Database user administration is now expressed once and applied across the supported engines. The platform enumerates native database users server-wide, creates them with scope-aware connect grants, and reports their privileges through a uniform model rather than per-engine catalog queries. Engine-specific behaviour — Oracle, DB2 LUW, SAP HANA and others — is handled beneath the common interface.
What the model covers
- Server-wide enumeration. A single view lists the native users defined on a connected database server, with each user's kind, system flag and engine-reported detail.
- Per-verb privilege reporting. Table privileges are reported per operation — select, insert, update, delete — replacing coarse yes/no flags with the exact reach a user has on each object.

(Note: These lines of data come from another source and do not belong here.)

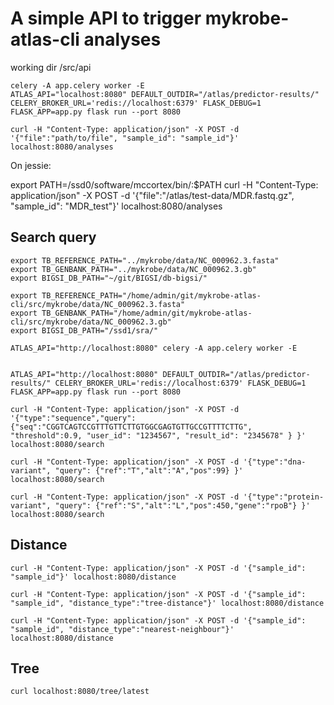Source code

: # A simple API to trigger mykrobe-atlas-cli analyses

working dir /src/api
```
celery -A app.celery worker -E
ATLAS_API="localhost:8080" DEFAULT_OUTDIR="/atlas/predictor-results/" CELERY_BROKER_URL='redis://localhost:6379' FLASK_DEBUG=1 FLASK_APP=app.py flask run --port 8080
```

```
curl -H "Content-Type: application/json" -X POST -d '{"file":"path/to/file", "sample_id": "sample_id"}' localhost:8080/analyses
```

On jessie:

export PATH=/ssd0/software/mccortex/bin/:$PATH
curl -H "Content-Type: application/json" -X POST -d '{"file":"/atlas/test-data/MDR.fastq.gz", "sample_id": "MDR_test"}' localhost:8080/analyses


## Search query
```
export TB_REFERENCE_PATH="../mykrobe/data/NC_000962.3.fasta" 
export TB_GENBANK_PATH="../mykrobe/data/NC_000962.3.gb" 
export BIGSI_DB_PATH="~/git/BIGSI/db-bigsi/"

export TB_REFERENCE_PATH="/home/admin/git/mykrobe-atlas-cli/src/mykrobe/data/NC_000962.3.fasta" 
export TB_GENBANK_PATH="/home/admin/git/mykrobe-atlas-cli/src/mykrobe/data/NC_000962.3.gb" 
export BIGSI_DB_PATH="/ssd1/sra/"

ATLAS_API="http://localhost:8080" celery -A app.celery worker -E


ATLAS_API="http://localhost:8080" DEFAULT_OUTDIR="/atlas/predictor-results/" CELERY_BROKER_URL='redis://localhost:6379' FLASK_DEBUG=1 FLASK_APP=app.py flask run --port 8080
```

```
curl -H "Content-Type: application/json" -X POST -d '{"type":"sequence","query":{"seq":"CGGTCAGTCCGTTTGTTCTTGTGGCGAGTGTTGCCGTTTTCTTG", "threshold":0.9, "user_id": "1234567", "result_id": "2345678" } }' localhost:8080/search
```

```
curl -H "Content-Type: application/json" -X POST -d '{"type":"dna-variant", "query": {"ref":"T","alt":"A","pos":99} }' localhost:8080/search
```
```
curl -H "Content-Type: application/json" -X POST -d '{"type":"protein-variant", "query": {"ref":"S","alt":"L","pos":450,"gene":"rpoB"} }' localhost:8080/search
```

## Distance
```
curl -H "Content-Type: application/json" -X POST -d '{"sample_id": "sample_id"}' localhost:8080/distance

curl -H "Content-Type: application/json" -X POST -d '{"sample_id": "sample_id", "distance_type":"tree-distance"}' localhost:8080/distance

curl -H "Content-Type: application/json" -X POST -d '{"sample_id": "sample_id", "distance_type":"nearest-neighbour"}' localhost:8080/distance

```

## Tree
```
curl localhost:8080/tree/latest
```
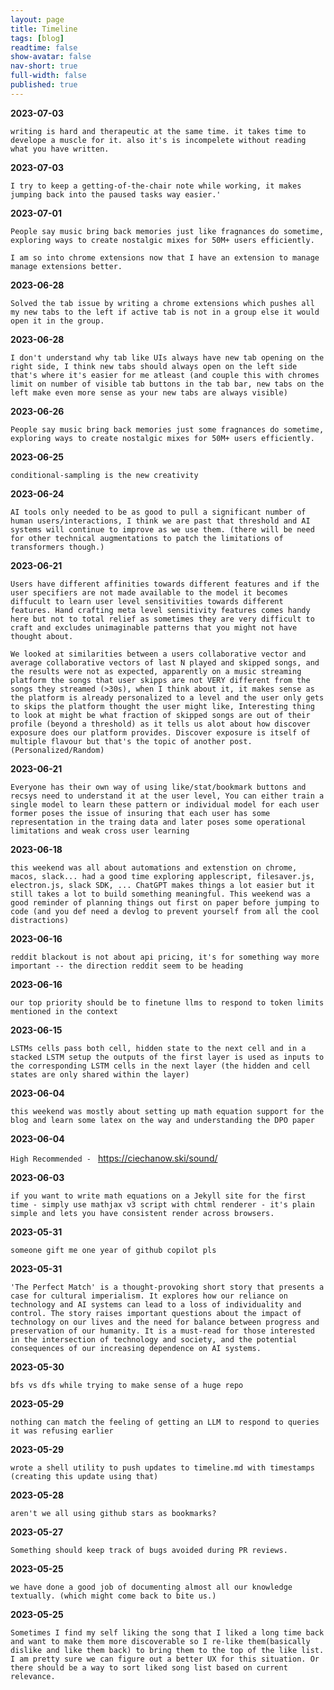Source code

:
 ```yaml
---
layout: page
title: Timeline
tags: [blog]
readtime: false
show-avatar: false
nav-short: true
full-width: false
published: true
---
```


**2023-07-03**

`writing is hard and therapeutic at the same time. it takes time to develope a muscle for it. also it's is incompelete without reading what you have written.`


**2023-07-03**

`I try to keep a getting-of-the-chair note while working, it makes jumping back into the paused tasks way easier.'`



**2023-07-01**

`People say music bring back memories just like fragnances do sometime, exploring ways to create nostalgic mixes for 50M+ users efficiently.`

`I am so into chrome extensions now that I have an extension to manage manage extensions better.`

**2023-06-28**

`Solved the tab issue by writing a chrome extensions which pushes all my new tabs to the left if active tab is not in a group else it would open it in the group.`

**2023-06-28**

`I don't understand why tab like UIs always have new tab opening on the right side, I think new tabs should always open on the left side that's where it's easier for me atleast (and couple this with chromes limit on number of visible tab buttons in the tab bar, new tabs on the left make even more sense as your new tabs are always visible)`

**2023-06-26**

`People say music bring back memories just some fragnances do sometime, exploring ways to create nostalgic mixes for 50M+ users efficiently.`

**2023-06-25**

`conditional-sampling is the new creativity`


**2023-06-24**

`AI tools only needed to be as good to pull a significant number of human users/interactions, I think we are past that threshold and AI systems will continue to improve as we use them. (there will be need for other technical augmentations to patch the limitations of transformers though.)`


**2023-06-21**

`Users have different affinities towards different features and if the user specifiers are not made available to the model it becomes diffucult to learn user level sensitivities towards different features. Hand crafting meta level sensitivity features comes handy here but not to total relief as sometimes they are very difficult to craft and excludes unimaginable patterns that you might not have thought about.`

`We looked at similarities between a users collaborative vector and average collaborative vectors of last N played and skipped songs, and the results were not as expected, apparently on a music streaming platform the songs that user skipps are not VERY different from the songs they streamed (>30s), when I think about it, it makes sense as the platform is already personalized to a level and the user only gets to skips the platform thought the user might like, Interesting thing to look at might be what fraction of skipped songs are out of their profile (beyond a threshold) as it tells us alot about how discover exposure does our platform provides. Discover exposure is itself of multiple flavour but that's the topic of another post. (Personalized/Random)` 

**2023-06-21**

`Everyone has their own way of using like/stat/bookmark buttons and recsys need to understand it at the user level, You can either train a single model to learn these pattern or individual model for each user former poses the issue of insuring that each user has some representation in the traing data and later poses some operational limitations and weak cross user learning`

**2023-06-18**

`this weekend was all about automations and extenstion on chrome, macos, slack... had a good time exploring applescript, filesaver.js, electron.js, slack SDK, ... ChatGPT makes things a lot easier but it still takes a lot to build something meaningful. This weekend was a good reminder of planning things out first on paper before jumping to code (and you def need a devlog to prevent yourself from all the cool distractions)`


**2023-06-16**

`reddit blackout is not about api pricing, it's for something way more important -- the direction reddit seem to be heading`


**2023-06-16**

`our top priority should be to finetune llms to respond to token limits mentioned in the context`


**2023-06-15**

`LSTMs cells pass both cell, hidden state to the next cell and in a stacked LSTM setup the outputs of the first layer is used as inputs to the corresponding LSTM cells in the next layer (the hidden and cell states are only shared within the layer)`


**2023-06-04**

`this weekend was mostly about setting up math equation support for the blog and learn some latex on the way and understanding the DPO paper`


**2023-06-04**

`High Recommended - ` https://ciechanow.ski/sound/


**2023-06-03**

`if you want to write math equations on a Jekyll site for the first time - simply use mathjax v3 script with chtml renderer - it's plain simple and lets you have consistent render across browsers.`

**2023-05-31**

`someone gift me one year of github copilot pls`

**2023-05-31**

`'The Perfect Match' is a thought-provoking short story that presents a case for cultural imperialism. It explores how our reliance on technology and AI systems can lead to a loss of individuality and control. The story raises important questions about the impact of technology on our lives and the need for balance between progress and preservation of our humanity. It is a must-read for those interested in the intersection of technology and society, and the potential consequences of our increasing dependence on AI systems.`

**2023-05-30**

`bfs vs dfs while trying to make sense of a huge repo`

**2023-05-29**

`nothing can match the feeling of getting an LLM to respond to queries it was refusing earlier`

**2023-05-29**

`wrote a shell utility to push updates to timeline.md with timestamps (creating this update using that)`

**2023-05-28**

`aren't we all using github stars as bookmarks?`

**2023-05-27**

`Something should keep track of bugs avoided during PR reviews.`

**2023-05-25**

`we have done a good job of documenting almost all our knowledge textually. (which might come back to bite us.)`

**2023-05-25**

`Sometimes I find my self liking the song that I liked a long time back and want to make them more discoverable so I re-like them(basically dislike and like them back) to bring them to the top of the like list. I am pretty sure we can figure out a better UX for this situation. Or there should be a way to sort liked song list based on current relevance.`
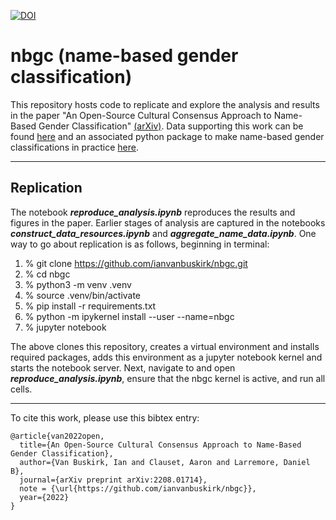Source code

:[![DOI](https://zenodo.org/badge/512889975.svg)](https://zenodo.org/badge/latestdoi/512889975)

# nbgc (name-based gender classification)

This repository hosts code to replicate and explore the analysis and results in the paper "An Open-Source Cultural Consensus Approach to Name-Based Gender Classification" [(arXiv)](https://arxiv.org/abs/2208.01714). Data supporting this work can be found [here](https://osf.io/tz38q/) and an associated python package to make name-based gender classifications in practice [here](https://github.com/ianvanbuskirk/nomquamgender).

---

## Replication

The notebook ***reproduce_analysis.ipynb*** reproduces the results and figures in the paper. Earlier stages of analysis are captured in the notebooks ***construct_data_resources.ipynb*** and ***aggregate_name_data.ipynb***. One way to go about replication is as follows, beginning in terminal:

1. % git clone <https://github.com/ianvanbuskirk/nbgc.git>
2. % cd nbgc
3. % python3 -m venv .venv
4. % source .venv/bin/activate
5. % pip install -r requirements.txt
6. % python -m ipykernel install --user --name=nbgc
7. % jupyter notebook

The above clones this repository, creates a virtual environment and installs required packages, adds this environment as a jupyter notebook kernel and starts the notebook server. Next, navigate to and open ***reproduce_analysis.ipynb***, ensure that the nbgc kernel is active, and run all cells.

---
To cite this work, please use this bibtex entry:
```
@article{van2022open,
  title={An Open-Source Cultural Consensus Approach to Name-Based Gender Classification},
  author={Van Buskirk, Ian and Clauset, Aaron and Larremore, Daniel B},
  journal={arXiv preprint arXiv:2208.01714},
  note = {\url{https://github.com/ianvanbuskirk/nbgc}},
  year={2022}
}
```
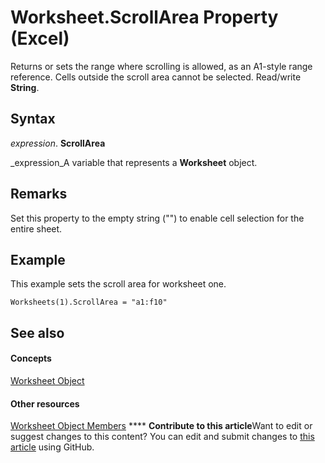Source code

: 
# Worksheet.ScrollArea Property (Excel)

Returns or sets the range where scrolling is allowed, as an A1-style range reference. Cells outside the scroll area cannot be selected. Read/write  **String**.


## Syntax

 _expression_. **ScrollArea**

 _expression_A variable that represents a  **Worksheet** object.


## Remarks

Set this property to the empty string ("") to enable cell selection for the entire sheet.


## Example

This example sets the scroll area for worksheet one.


```
Worksheets(1).ScrollArea = "a1:f10"
```


## See also


#### Concepts


 [Worksheet Object](182b705e-854a-81cc-a4b0-59b942de55ae.md)
#### Other resources


 [Worksheet Object Members](f8c1afea-1a1c-f5e4-37e3-52c434c8c157.md)
****   **Contribute to this article**Want to edit or suggest changes to this content? You can edit and submit changes to  [this article](https://github.com/jhershey00/VBA_Excel_Test/OpenXMLCon/articles/7421676d-3a98-3826-31f9-80e7c8946777.md) using GitHub.

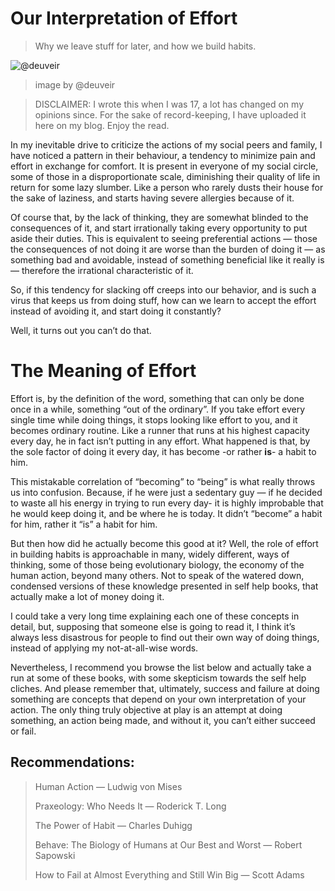 Our Interpretation of Effort
===========================
> Why we leave stuff for later, and how we build habits.

![@deuveir](https://miro.medium.com/v2/resize:fit:1400/format:webp/1*YsknxIsE7mQtquvrz40f7A.jpeg)
> image by @deuveir

> DISCLAIMER: I wrote this when I was 17, a lot has changed on my opinions since. For the sake of record-keeping, I have uploaded it here on my blog. Enjoy the read.

In my inevitable drive to criticize the actions of my social peers and family, I have noticed a pattern in their behaviour, a tendency to minimize pain and effort in exchange for comfort. It is present in everyone of my social circle, some of those in a disproportionate scale, diminishing their quality of life in return for some lazy slumber. Like a person who rarely dusts their house for the sake of laziness, and starts having severe allergies because of it.

Of course that, by the lack of thinking, they are somewhat blinded to the consequences of it, and start irrationally taking every opportunity to put aside their duties. This is equivalent to seeing preferential actions — those the consequences of not doing it are worse than the burden of doing it — as something bad and avoidable, instead of something beneficial like it really is — therefore the irrational characteristic of it.

So, if this tendency for slacking off creeps into our behavior, and is such a virus that keeps us from doing stuff, how can we learn to accept the effort instead of avoiding it, and start doing it constantly?

Well, it turns out you can’t do that.

The Meaning of Effort
=====================

Effort is, by the definition of the word, something that can only be done once in a while, something “out of the ordinary”. If you take effort every single time while doing things, it stops looking like effort to you, and it becomes ordinary routine. Like a runner that runs at his highest capacity every day, he in fact isn’t putting in any effort. What happened is that, by the sole factor of doing it every day, it has become -or rather **is**- a habit to him.

This mistakable correlation of “becoming” to “being” is what really throws us into confusion. Because, if he were just a sedentary guy — if he decided to waste all his energy in trying to run every day- it is highly improbable that he would keep doing it, and be where he is today. It didn’t “become” a habit for him, rather it “is” a habit for him.

But then how did he actually become this good at it? Well, the role of effort in building habits is approachable in many, widely different, ways of thinking, some of those being evolutionary biology, the economy of the human action, beyond many others. Not to speak of the watered down, condensed versions of these knowledge presented in self help books, that actually make a lot of money doing it.

I could take a very long time explaining each one of these concepts in detail, but, supposing that someone else is going to read it, I think it’s always less disastrous for people to find out their own way of doing things, instead of applying my not-at-all-wise words.

Nevertheless, I recommend you browse the list below and actually take a run at some of these books, with some skepticism towards the self help cliches. And please remember that, ultimately, success and failure at doing something are concepts that depend on your own interpretation of your action. The only thing truly objective at play is an attempt at doing something, an action being made, and without it, you can’t either succeed or fail.

Recommendations:
----------------

> Human Action — Ludwig von Mises
> 
> Praxeology: Who Needs It — Roderick T. Long
> 
> The Power of Habit — Charles Duhigg
> 
> Behave: The Biology of Humans at Our Best and Worst — Robert Sapowski
> 
> How to Fail at Almost Everything and Still Win Big — Scott Adams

- Scope-aware creation and connect grants. Users are created with connect rights scoped to the intended databases, and the PUBLIC pseudo-grantee is surfaced explicitly so a blanket public connect can be granted or revoked deliberately.
Engine coverage
- Cross-engine implementation. The model includes a DB2 LUW user-management implementation and privilege-reach detection for SAP HANA and embedded engines, so the same administration surface behaves consistently regardless of the engine bound to the connection.
This gives operators a portable way to inspect and manage native database accounts without learning each engine's catalog dialect, and it underpins audit and access reviews that must span more than one database technology.